Page 39 of Dawn of Hope
“If it matters, I didn’t know until today. The king didn’t make the final decision not to let anyone in until just before the ceremony.”
I stick my head around the edge of the screen to look at her, trying to see if she is telling the truth or just trying to settle my anger.
“Other kingdoms were actually invited?”
“Yes, but they were not allowed through the gates at the last minute. It has been a bit of a situation, trying to settle down the tempers. You can imagine that there are some that feel lied to and tricked.”
I huff and disappear behind the screen again. I don’t give a shit if my father has to deal with some upset rulers. He did this to himself. Besides, they aren’t the only ones feeling lied to and tricked.
“I know you’re angry, but your safety is the priority.”
“Safety from what?” I yell as I come out from behind the screen, tucking the oversized shirt into my pants. “The only time I’ve spoken to anyone outside of this castle was a few weeks ago, and none of them have any idea who I really am! What secret threat is my father scared of? Why is he depriving me of everything that every other king and queen of this kingdom has had? What is he so afraid of?”
“Where are you going?” She ignores my questions and eyes my outfit, puzzled.
“Out.” I stomp over to the wardrobe and grab a pair of worn in boots. I drop to the floor in the most un-princess like manner I can muster, and start pulling them on, ignoring Brynne.
“You’re not going anywhere.”
“I am,” I say firmly. I stand and pull a dark cloak from the rack and drape it over my shoulders.
“You are not,” she grinds out, stomping toward me.
“I am. I can’t be here right now, Brynne. I need todo something. I can’t sit within these walls, being the perfect little obedient princess that he’s still trying to force me to be.”
“Not tonight, of all nights. It is far too dangerous, with too many unknowns in the city.”
“And whose fault is that? If everything would have gone as it should have, I would have been under constant supervision. But I don’t care. I’m going.”
“No.” She moves in front of the door, blocking my only exit.
I stare her down and drop my voice. I never want to speak to anyone like this, especially her. I hate pulling rank. She is my guard, yes, but she is also my friend, and a piece of my heart breaks knowing that I have to do this.
“As your future queen, I command you to stand guard of my rooms and inform anyone who comes looking for me I am not taking visitors.”
A flicker of hurt flashes in her eyes. Her loyalty is to the crown, and after the past hour, I am now the crown. Any threats she made before to tell my father on the guise of me being in danger are now over. Sure, she could still tell him, but her duty wouldn’t let her. I know she is trying to protect me, but it is her job to follow orders, my orders. She can’t say no.
She nods, her jaw clenching before gritting out, “Yes, princess.”
I turn to the mirror and pull up my hood. I don’t bother darkening or braiding my hair, instead just shove it far back into the hood so it ishidden. My face is still covered in Tila’s makeup, but I don’t care. I’m not going to waste time taking it off. It is getting late, and the library will be closing soon, so I need to hurry.
“Will you at least tell me what you have been doing? What is so important that you’re putting yourself at risk? If something happens, I need to know where to find you.”
I weigh the consequences of telling her. If there is anyone in this castle I don’t feel will judge me, it is Edmond, but I still hadn’t told him. Brynne is a close second. I don’t want her to pity me, or to think what I am doing is in vain. But I also don’t want her to stop me.

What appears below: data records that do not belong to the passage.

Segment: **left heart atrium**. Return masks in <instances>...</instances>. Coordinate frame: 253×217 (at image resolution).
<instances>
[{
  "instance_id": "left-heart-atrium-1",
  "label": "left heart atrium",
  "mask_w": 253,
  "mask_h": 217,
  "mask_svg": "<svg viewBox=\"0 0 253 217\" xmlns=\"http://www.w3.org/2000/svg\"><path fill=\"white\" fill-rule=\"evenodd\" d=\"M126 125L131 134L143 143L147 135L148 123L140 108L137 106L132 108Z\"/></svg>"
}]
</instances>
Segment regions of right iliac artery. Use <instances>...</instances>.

I understand her need to ensure my safety, and I don’t want anything to happen to her if I am successful and she has to explain. I need someone on my side.
I need to tell her.
“I’ve been trying to find a cure for my mother.” The look of shock on her face startles me. She rarely lets her emotions show, but surprise cracks through. I keep going before she can interrupt me and take away the courage I had to muster.

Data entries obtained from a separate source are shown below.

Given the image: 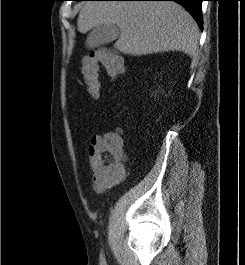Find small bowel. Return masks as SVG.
I'll list each match as a JSON object with an SVG mask.
<instances>
[{
	"label": "small bowel",
	"instance_id": "c3829d8e",
	"mask_svg": "<svg viewBox=\"0 0 245 265\" xmlns=\"http://www.w3.org/2000/svg\"><path fill=\"white\" fill-rule=\"evenodd\" d=\"M107 135L108 134L104 136L101 135L93 136L91 138L90 145L88 147V155L91 166V186L93 190L98 194H105L108 190L116 186L120 180V179H115V180L108 179L93 167V156L97 151V149L101 146Z\"/></svg>",
	"mask_w": 245,
	"mask_h": 265
}]
</instances>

“I read through everything in our library, so I tried looking in the city. I looked for weeks through anything that could help. Books, notes, case studies from healers. There was nothing. But Edmond…gave me something.”

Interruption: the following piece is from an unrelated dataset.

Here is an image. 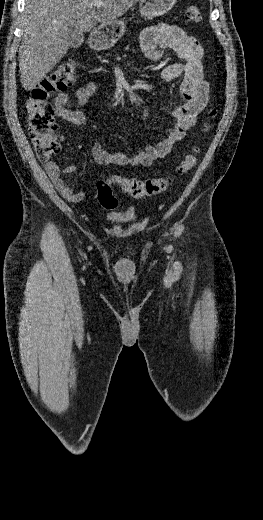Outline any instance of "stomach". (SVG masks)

I hold back from telling her about the diary. It feels too personal to share with anyone. It is mine, the one connection I have to her, and my motivation for doing all of this. While I’m sure Edmond knows the contents, no one else needs to. I can hold that close to my heart.
“It made me see that I have wasted enough time ignoring what happened. I overheard the healer telling Father it was time to let her go, and now I can’t fathom giving up on her.
“The problem is, I haven’t found anything, and I have no idea when my father is going to decide he has held on for long enough. I had another idea, but it was something I never thought I would try. After tonight,though? After my father so clearly showed he doesn’t care about what is best for me, I want my mother back. I need to do whatever I can to get her back, and maybe all of this,” I gesture to the castle around me, “would change. Maybe I’d actually have a normal life, as normal as it can be for the future queen.”